Mattie forced himself to turn his back and walk through the crowd. He didn’t stop at the police station. He walked past, deliberately and slowly.
For the first time in weeks, he felt . . . free.
Mattie climbed inside his new car, and cried. He cried big, happy tears that hurt his head and healed his insides. He cried like he’d never cried in his entire life, great, racking sobs of relief that evaporated some of the rot from his stomach and made him feel a million times lighter.
He called Ivy from his cell phone.
“Mattie?” she answered, breathless. “What is it? Is everything all right?”
Mattie put his hand on his forehead and tried to find the words. “Ivy?”
“Yeah?”
And then he said the words he in no way expected to ever say again.
“I think—I think we’re going to be okay.”
Det. Daniel McWhellen
Tuesday, July 7
It had been a long day.
But then, they all had been long lately. Paperwork was the worst part of police work, and he had a long way to go on the Stratford case. Still, he was about to go home for the day. His fiancée had rented The Godfather and Goodfellas, his two favorite movies, to celebrate his first real case being closed.
He was going to pick up a case of beer on the way home. And maybe some Pall Malls. He used to smoke. Started in high school. But now he’d cut down to the occasional celebratory cheap cigarette, which he relished like some people relished fine wines or fancy chocolates.

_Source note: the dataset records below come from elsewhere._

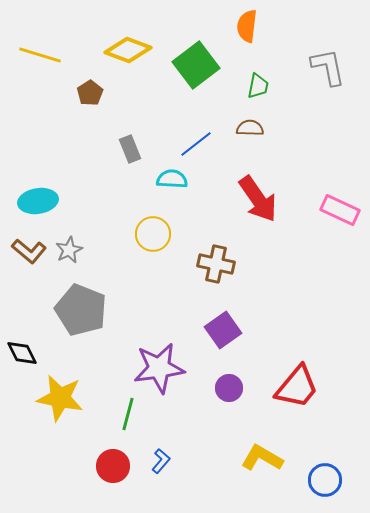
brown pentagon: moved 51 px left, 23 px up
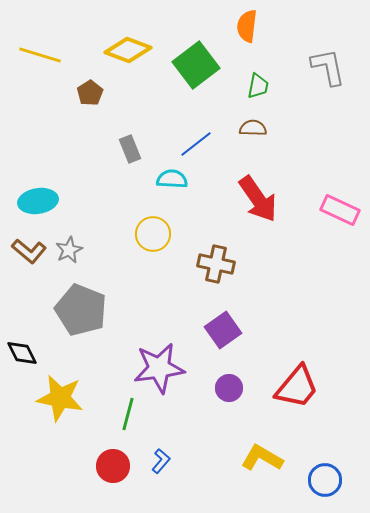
brown semicircle: moved 3 px right
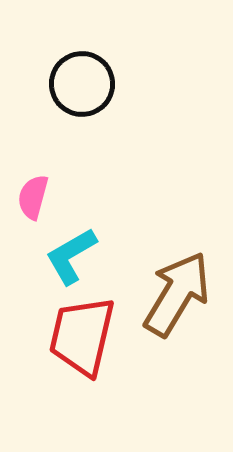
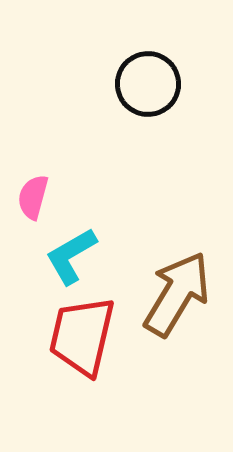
black circle: moved 66 px right
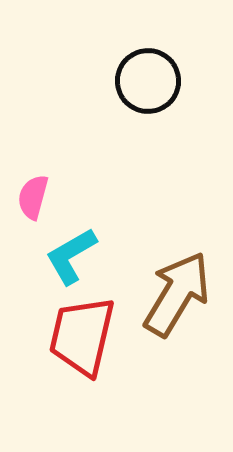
black circle: moved 3 px up
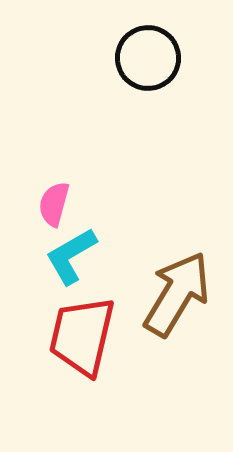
black circle: moved 23 px up
pink semicircle: moved 21 px right, 7 px down
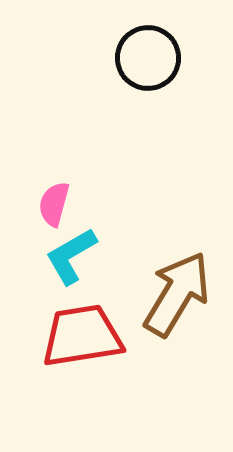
red trapezoid: rotated 68 degrees clockwise
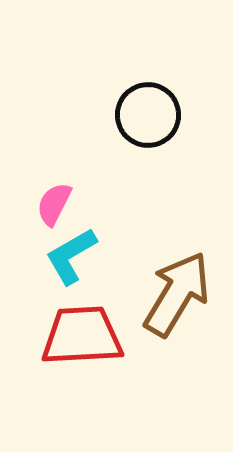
black circle: moved 57 px down
pink semicircle: rotated 12 degrees clockwise
red trapezoid: rotated 6 degrees clockwise
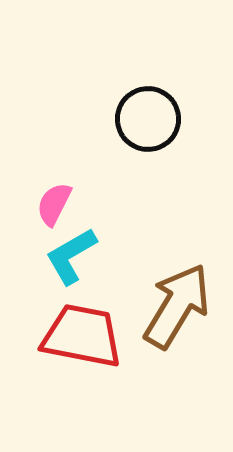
black circle: moved 4 px down
brown arrow: moved 12 px down
red trapezoid: rotated 14 degrees clockwise
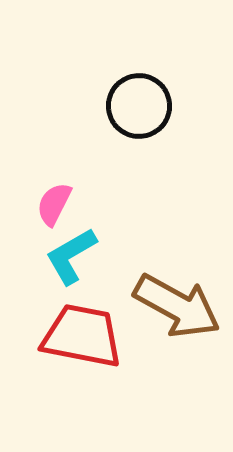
black circle: moved 9 px left, 13 px up
brown arrow: rotated 88 degrees clockwise
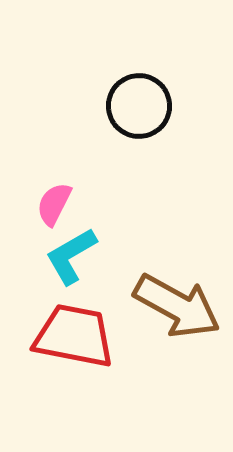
red trapezoid: moved 8 px left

Colin, the new guy at the station who handled some of the easier administrative tasks, pushed the mail cart by Daniel’s office.
And then he rolled the cart back. He was always doing that sort of thing: missing bits and pieces here and there, running into things with his cart, spilling coffee and mugs of hot tea on important papers . . .

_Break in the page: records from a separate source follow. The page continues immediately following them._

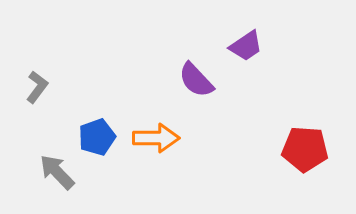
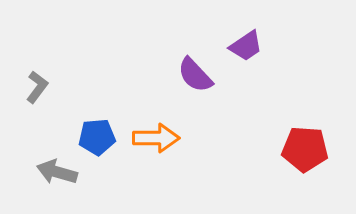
purple semicircle: moved 1 px left, 5 px up
blue pentagon: rotated 15 degrees clockwise
gray arrow: rotated 30 degrees counterclockwise
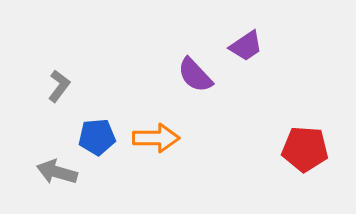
gray L-shape: moved 22 px right, 1 px up
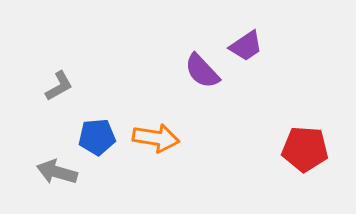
purple semicircle: moved 7 px right, 4 px up
gray L-shape: rotated 24 degrees clockwise
orange arrow: rotated 9 degrees clockwise
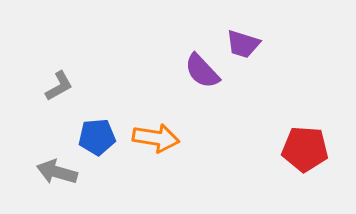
purple trapezoid: moved 3 px left, 2 px up; rotated 51 degrees clockwise
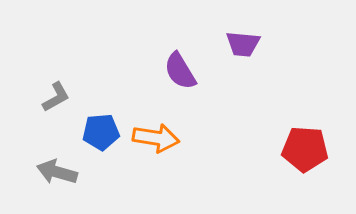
purple trapezoid: rotated 12 degrees counterclockwise
purple semicircle: moved 22 px left; rotated 12 degrees clockwise
gray L-shape: moved 3 px left, 11 px down
blue pentagon: moved 4 px right, 5 px up
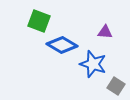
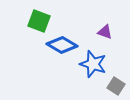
purple triangle: rotated 14 degrees clockwise
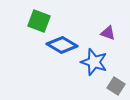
purple triangle: moved 3 px right, 1 px down
blue star: moved 1 px right, 2 px up
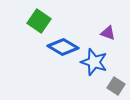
green square: rotated 15 degrees clockwise
blue diamond: moved 1 px right, 2 px down
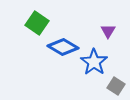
green square: moved 2 px left, 2 px down
purple triangle: moved 2 px up; rotated 42 degrees clockwise
blue star: rotated 16 degrees clockwise
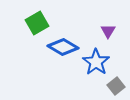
green square: rotated 25 degrees clockwise
blue star: moved 2 px right
gray square: rotated 18 degrees clockwise
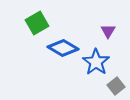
blue diamond: moved 1 px down
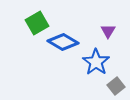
blue diamond: moved 6 px up
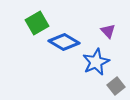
purple triangle: rotated 14 degrees counterclockwise
blue diamond: moved 1 px right
blue star: rotated 12 degrees clockwise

“Sorry, Detective McWhellen. Almost missed you.” He handed Daniel a package and two envelopes, neatly rubber-banded together. “Have a good night, okay?”
He pushed the squeaky cart farther down, stopping at the next office.
Daniel tossed the bundle on his desk and grabbed his briefcase. The mail could wait until tomorrow.
But it was only three things. It would be easier to get it over with.
He slid the rubber band off his mail. The package fell onto the floor, but he ignored it in favor of the other envelopes. The first was a credit card application. He tossed it into the shredder. The second was an invitation to the summer ball. Grudgingly, he tucked it into his pocket for his fiancée. She would be upset if he didn’t tell her about the department’s annual soiree. She lived for that sort of thing.
He knelt down and picked up the package, and then sat down in his chair.
It was a plain bubble mailer. It had been sent July 3. He slipped a finger beneath the flap to tear it open, and a small flash drive fell out. A flash drive and a typed note on the plainest of papers.
Everything you need to know about Stratford.
He stared at the paper. He set his briefcase down on the floor.
And then Daniel plugged the flash drive into his computer.